Abstract

All major surgical operations performed during 1 year in Meru district, Kenya, were recorded. The district, with a population of 1.3 million, had five hospitals and two nursing homes where major surgery was performed. Over 3400 major operations were recorded: Caesarean section (129.0 operations/100,000 population), tubal ligation (39.4), laparotomy (14.0), hysterectomy (5.0), open reduction of fracture (4.3) and hernia repair (6.3). The total major surgery rate was 263/100,000 year: 88/100,000 males and 434/100,000 females. Of all major operations, 83.5% were performed on females, the most common being Caesarean section, tubal ligation, laparotomy, eye or lens removal and hysterectomy. Most frequent major operations on males were laparotomy, eye or lens removal, hernia repair, gastro-intestinal surgery and prostatectomy.
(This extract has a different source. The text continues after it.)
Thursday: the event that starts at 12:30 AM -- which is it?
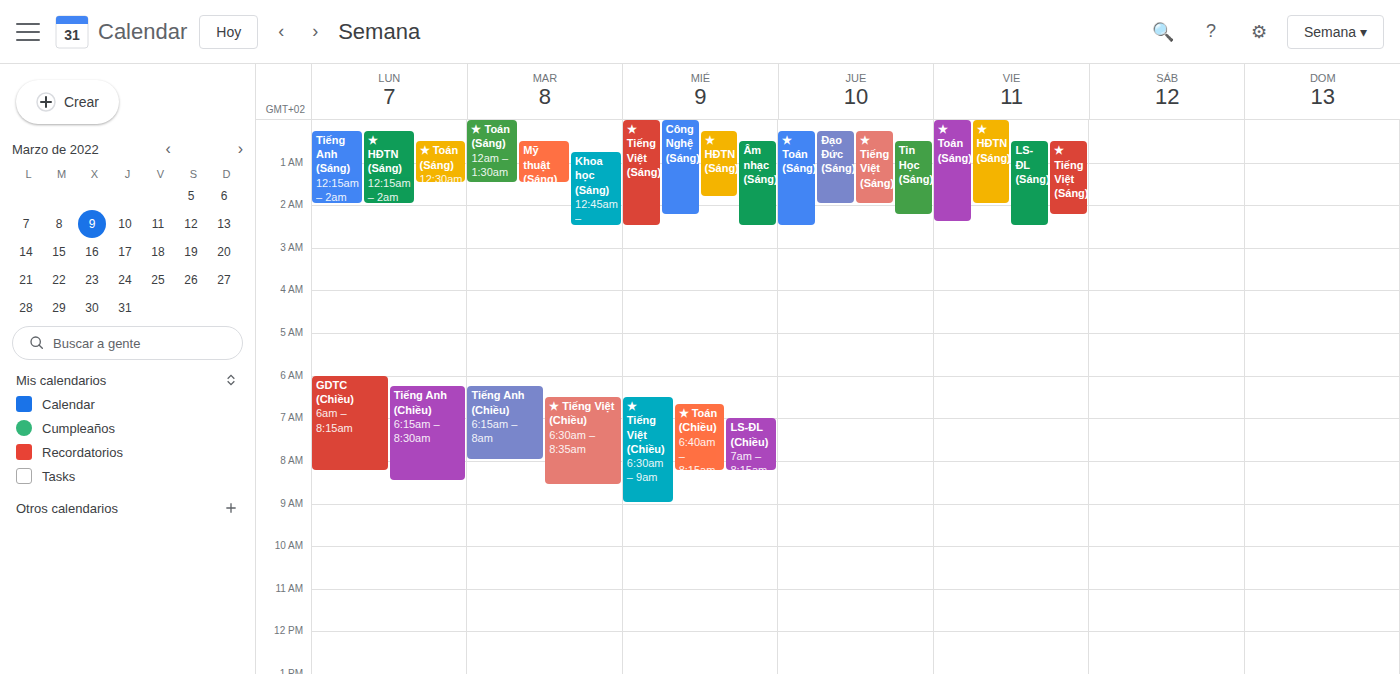
"Tin Học (Sáng)"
Most major surgery (68.1%) was on young and middle-aged adults; only 7.7% was performed on children aged < 15 years even though these made up half of the population. Rates increased with age, and there were modest male/female differences except for very high rates of obstetrical surgery on young women. There is need to expand the district's capacity for major surgery and also to prevent more conditions requiring surgery, for example by improving sexual- and reproductive-health education, making family planning services more easily available among sexually active adolescents, and by initiating more aggressive prevention programmes against injuries. Although population-based operation rates, totally and by sex and age-group, are useful indicators for monitoring service output, current reporting is inadequate. One step towards improvement would be to require that every hospital reports, annually to the district level, all major operations by kind and by age and sex of the patient.